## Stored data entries
Segment Open
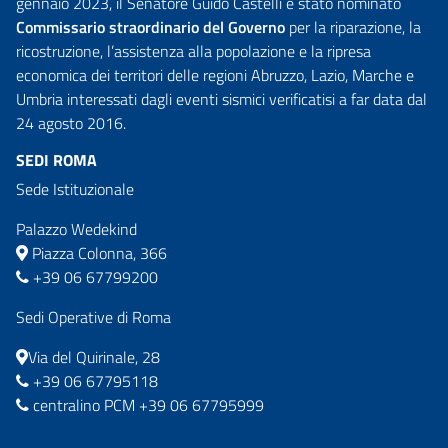
gennaio 2023, il Senatore Guido Castelli è stato nominato
Commissario straordinario del Governo
per la riparazione, la
ricostruzione, l’assistenza alla popolazione e la ripresa
economica dei territori delle regioni Abruzzo, Lazio, Marche e
Umbria interessati dagli eventi sismici verificatisi a far data dal
24 agosto 2016.
SEDI ROMA
Sede Istituzionale
Palazzo Wedekind
Piazza Colonna, 366
+39 06 67799200
Sedi Operative di Roma
Via del Quirinale, 28
+39 06 67795118
centralino PCM +39 06 67795999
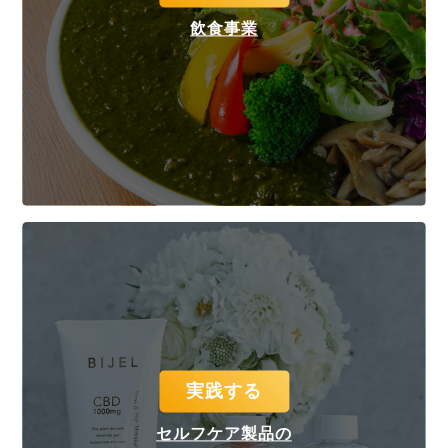
飲食事業
実践する
セルフケア製品の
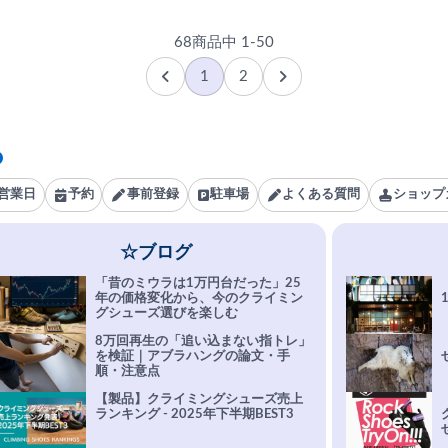
68商品中 1-50
1
2
営業日
予約
事前登録
駐車場
よくある質問
ショップ
☆ブログ
「昔のミウラは1万円台だった」25
年の価格変化から、今のクライミン
グシューズ選びを楽しむ
8万回再生の「追い込まない指トレ」
を検証｜アブラハングの論文・手
順・注意点
【製品】クライミングシューズ売上
ランキング - 2025年下半期BEST3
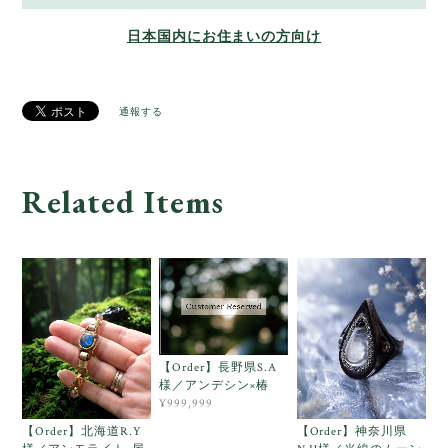
日本国内にお住まいの方向け
通報する
Related Items
【Order】長野県S.A
様／アンデシン×椿
¥999,999
【Order】北海道R.Y
【Order】神奈川県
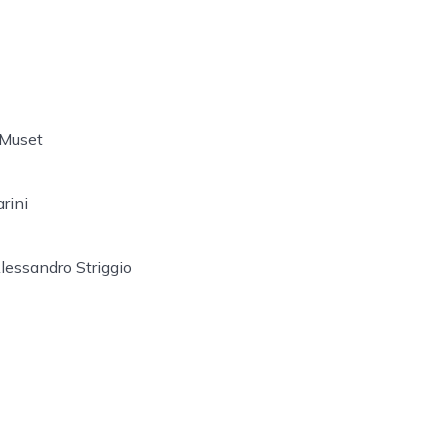
 Muset
rini
lessandro Striggio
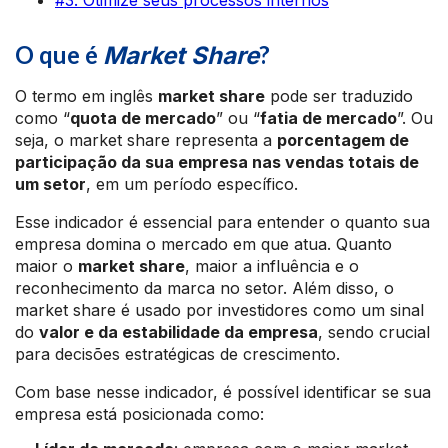
#3. Otimize seus processos internos
O que é
?
Market Share
O termo em inglês
market share
pode ser traduzido
como “
quota de mercado
” ou “
fatia de mercado
”. Ou
seja, o market share representa a
porcentagem de
participação da sua empresa nas vendas totais de
um setor
, em um período específico.
Esse indicador é essencial para entender o quanto sua
empresa domina o mercado em que atua. Quanto
maior o
market share
, maior a influência e o
reconhecimento da marca no setor. Além disso, o
market share é usado por investidores como um sinal
do
valor e da estabilidade da empresa
, sendo crucial
para decisões estratégicas de crescimento.
Com base nesse indicador, é possível identificar se sua
empresa está posicionada como:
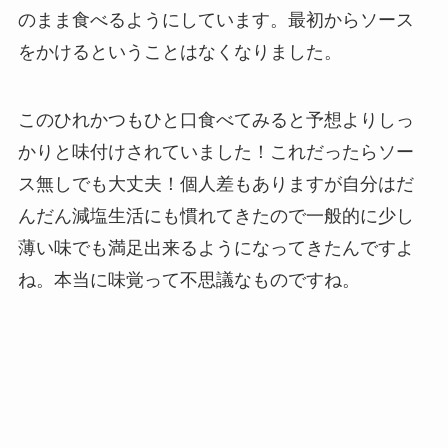
のまま食べるようにしています。最初からソース
をかけるということはなくなりました。
このひれかつもひと口食べてみると予想よりしっ
かりと味付けされていました！これだったらソー
ス無しでも大丈夫！個人差もありますが自分はだ
んだん減塩生活にも慣れてきたので一般的に少し
薄い味でも満足出来るようになってきたんですよ
ね。本当に味覚って不思議なものですね。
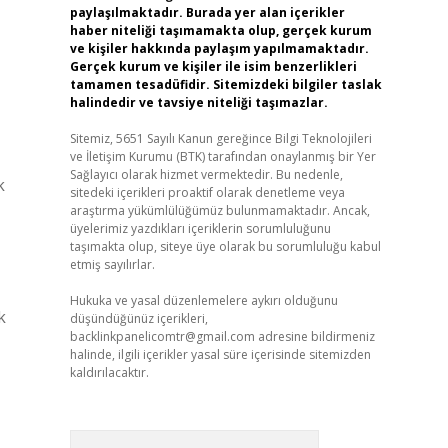
paylaşılmaktadır. Burada yer alan içerikler
haber niteliği taşımamakta olup, gerçek kurum
ve kişiler hakkında paylaşım yapılmamaktadır.
Gerçek kurum ve kişiler ile isim benzerlikleri
tamamen tesadüfidir. Sitemizdeki bilgiler taslak
halindedir ve tavsiye niteliği taşımazlar.
Sitemiz, 5651 Sayılı Kanun gereğince Bilgi Teknolojileri
ve İletişim Kurumu (BTK) tarafından onaylanmış bir Yer
Sağlayıcı olarak hizmet vermektedir. Bu nedenle,
k
sitedeki içerikleri proaktif olarak denetleme veya
araştırma yükümlülüğümüz bulunmamaktadır. Ancak,
üyelerimiz yazdıkları içeriklerin sorumluluğunu
taşımakta olup, siteye üye olarak bu sorumluluğu kabul
etmiş sayılırlar.
Hukuka ve yasal düzenlemelere aykırı olduğunu
k
düşündüğünüz içerikleri,
backlinkpanelicomtr@gmail.com
adresine bildirmeniz
halinde, ilgili içerikler yasal süre içerisinde sitemizden
kaldırılacaktır.
Arama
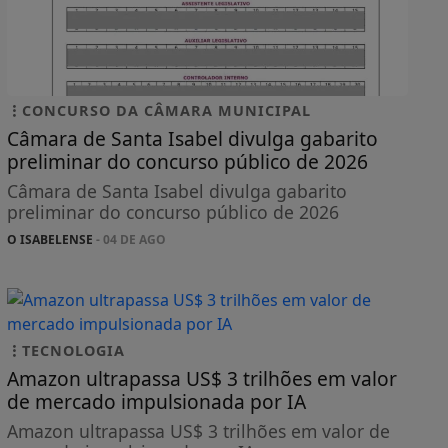
CONCURSO DA CÂMARA MUNICIPAL
Câmara de Santa Isabel divulga gabarito
preliminar do concurso público de 2026
Câmara de Santa Isabel divulga gabarito
preliminar do concurso público de 2026
O ISABELENSE
- 04 DE AGO
TECNOLOGIA
Amazon ultrapassa US$ 3 trilhões em valor
de mercado impulsionada por IA
Amazon ultrapassa US$ 3 trilhões em valor de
Segment Closed
## Your instructions
Pictures do not go in the copy; print every entry exactly as it stands.

## Written answer
gennaio 2023, il Senatore Guido Castelli è stato nominato
Commissario straordinario del Governo
per la riparazione, la
ricostruzione, l’assistenza alla popolazione e la ripresa
economica dei territori delle regioni Abruzzo, Lazio, Marche e
Umbria interessati dagli eventi sismici verificatisi a far data dal
24 agosto 2016.
SEDI ROMA
Sede Istituzionale
Palazzo Wedekind
Piazza Colonna, 366
+39 06 67799200
Sedi Operative di Roma
Via del Quirinale, 28
+39 06 67795118
centralino PCM +39 06 67795999
飲食事業
実践する
セルフケア製品の
68商品中 1-50
1
2
営業日
予約
事前登録
駐車場
よくある質問
ショップ
☆ブログ
「昔のミウラは1万円台だった」25
年の価格変化から、今のクライミン
グシューズ選びを楽しむ
8万回再生の「追い込まない指トレ」
を検証｜アブラハングの論文・手
順・注意点
【製品】クライミングシューズ売上
ランキング - 2025年下半期BEST3
日本国内にお住まいの方向け
通報する
Related Items
【Order】長野県S.A
様／アンデシン×椿
¥999,999
【Order】北海道R.Y
【Order】神奈川県
 Muset
rini
lessandro Striggio
#3. Otimize seus processos internos
O que é
?
Market Share
O termo em inglês
market share
pode ser traduzido
como “
quota de mercado
” ou “
fatia de mercado
”. Ou
seja, o market share representa a
porcentagem de
participação da sua empresa nas vendas totais de
um setor
, em um período específico.
Esse indicador é essencial para entender o quanto sua
empresa domina o mercado em que atua. Quanto
maior o
market share
, maior a influência e o
reconhecimento da marca no setor. Além disso, o
market share é usado por investidores como um sinal
do
valor e da estabilidade da empresa
, sendo crucial
para decisões estratégicas de crescimento.
Com base nesse indicador, é possível identificar se sua
empresa está posicionada como:
のまま食べるようにしています。最初からソース
をかけるということはなくなりました。
このひれかつもひと口食べてみると予想よりしっ
かりと味付けされていました！これだったらソー
ス無しでも大丈夫！個人差もありますが自分はだ
んだん減塩生活にも慣れてきたので一般的に少し
薄い味でも満足出来るようになってきたんですよ
ね。本当に味覚って不思議なものですね。
paylaşılmaktadır. Burada yer alan içerikler
haber niteliği taşımamakta olup, gerçek kurum
ve kişiler hakkında paylaşım yapılmamaktadır.
Gerçek kurum ve kişiler ile isim benzerlikleri
tamamen tesadüfidir. Sitemizdeki bilgiler taslak
halindedir ve tavsiye niteliği taşımazlar.
Sitemiz, 5651 Sayılı Kanun gereğince Bilgi Teknolojileri
ve İletişim Kurumu (BTK) tarafından onaylanmış bir Yer
Sağlayıcı olarak hizmet vermektedir. Bu nedenle,
k
sitedeki içerikleri proaktif olarak denetleme veya
araştırma yükümlülüğümüz bulunmamaktadır. Ancak,
üyelerimiz yazdıkları içeriklerin sorumluluğunu
taşımakta olup, siteye üye olarak bu sorumluluğu kabul
etmiş sayılırlar.
Hukuka ve yasal düzenlemelere aykırı olduğunu
k
düşündüğünüz içerikleri,
backlinkpanelicomtr@gmail.com
adresine bildirmeniz
halinde, ilgili içerikler yasal süre içerisinde sitemizden
kaldırılacaktır.
Arama
CONCURSO DA CÂMARA MUNICIPAL
Câmara de Santa Isabel divulga gabarito
preliminar do concurso público de 2026
Câmara de Santa Isabel divulga gabarito
preliminar do concurso público de 2026
O ISABELENSE
- 04 DE AGO
TECNOLOGIA
Amazon ultrapassa US$ 3 trilhões em valor
de mercado impulsionada por IA
Amazon ultrapassa US$ 3 trilhões em valor de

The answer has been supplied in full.